Detecting Early Alzheimer Disease With Noninvasive Imaging Device
Currently, detecting Alzheimer disease (AD) is a challenge. However, a new, noninvasive imaging device—which examines the smallest veins in the back of the eye, including the red blood cells moving through the retina—can be used to detect signs of AD, researchers said.
The precise and non-invasive imaging device is known as optical coherence tomography angiography (OCTA). The device enables physicians to observe small blood vessels in the retina at the back of the eye, which may be altered in patients with AD.
Although some current techniques can detect signs of AD, they are often impractical for screening millions of patients. Notably, brain scans are expensive and spinal taps can be harmful. Oftentimes physicians tend to perform memory tests in order to diagnose a patient, and by the time these changes are noticed, the disease is in advanced stages.
Despite the lack of a cure for AD, early diagnosis is critical. In order to find a quick and inexpensive way to detect the disease in its earliest stages, researchers from Duke University used OCTA to compare the retinas of patients with AD to those of people with mild cognitive impairment, as well as those of healthy people.
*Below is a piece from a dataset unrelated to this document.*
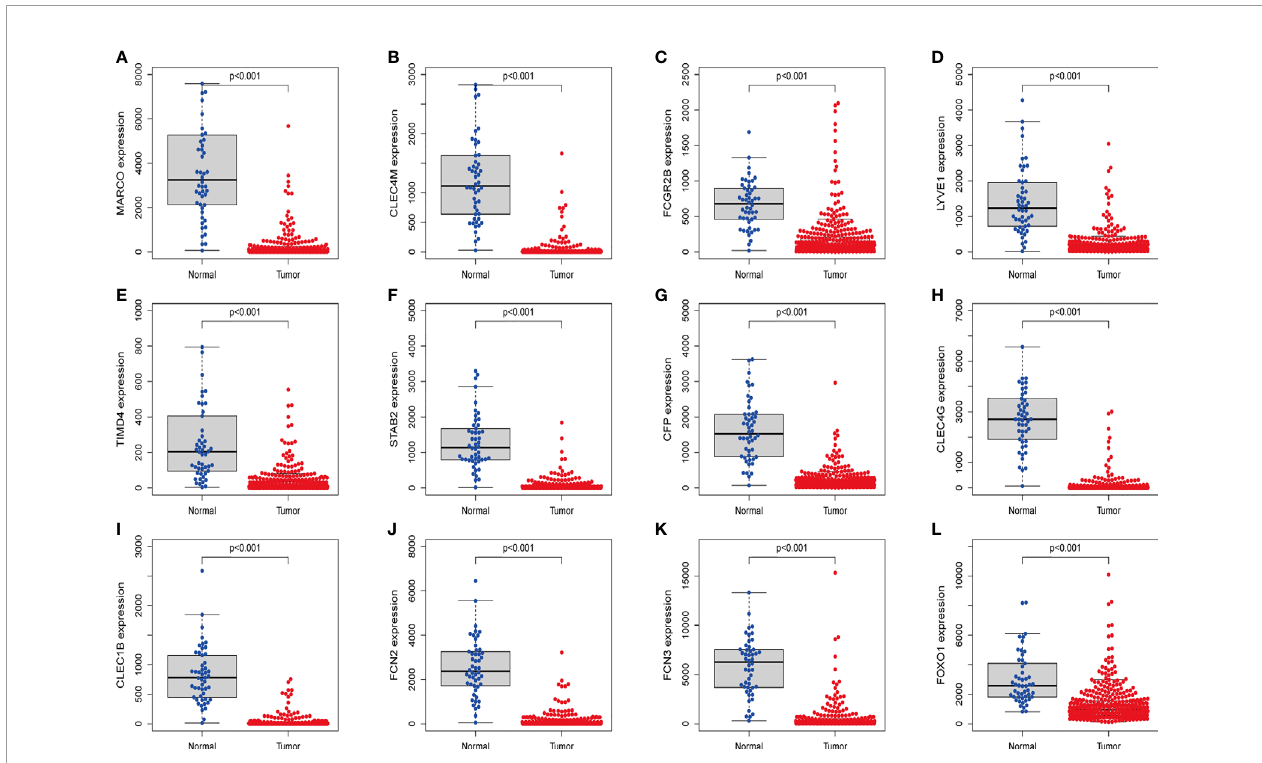
FIGURE 9 | Validation of expression levels of hub genes among HCC and normal tissues from the TCGA database. (A) MARCO, (B) CLEC4M, (C) FCGR2B, (D) LYVE1, (E) TIMD4, (F) STAB2, (G) CFP, (H) CLEC4G, (I) CLEC1B, (J) FCN2, (K) FCN3 and (L)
The researchers, led by Sharon Fekrat, MD, professor of ophthalmology at Duke, and colleagues, found that the AD group had loss of small retinal blood vessels at the back of the eye and that a specific layer of the retina was thinner. Dr Fekrat and colleagues noted that even patients with mild cognitive impairment did not show this change.
“This project meets a huge unmet need,” Dr Fekrat said. “It’s not possible for current techniques like a brain scan or lumbar puncture (spinal tap) to screen the number of patients with this disease. Almost everyone has a family member or extended family affected by [AD]. We need to detect the disease earlier and introduce treatments earlier.”
In a separate study, a team of researchers from Sheba Medical Center in Israel examined 400 patients who had a family history of the disease but were showing no signs themselves. The researchers noted that genes play a significant role in how AD begins and progresses.
According to the findings of the second study, the researchers found that patients with a family history of AD had a thinner inner layer of the retina. Further, a brain scan showed that their hippocampus, an area of the brain that’s first affected by the disease, had already begun to shrink. The researchers said that a thinner inner retina layer and smaller hippocampus often lead to scoring worse on a cognitive function test.
“A brain scan can detect [AD] when the disease is well beyond a treatable phase,” said lead researcher Ygal Rotenstreich, MD, an ophthalmologist at the Goldschleger Eye Institute at Sheba Medical Center. “We need treatment intervention sooner. These patients are at such high-risk.”
These findings were presented at the Annual Meeting of the American Academy of Ophthalmology.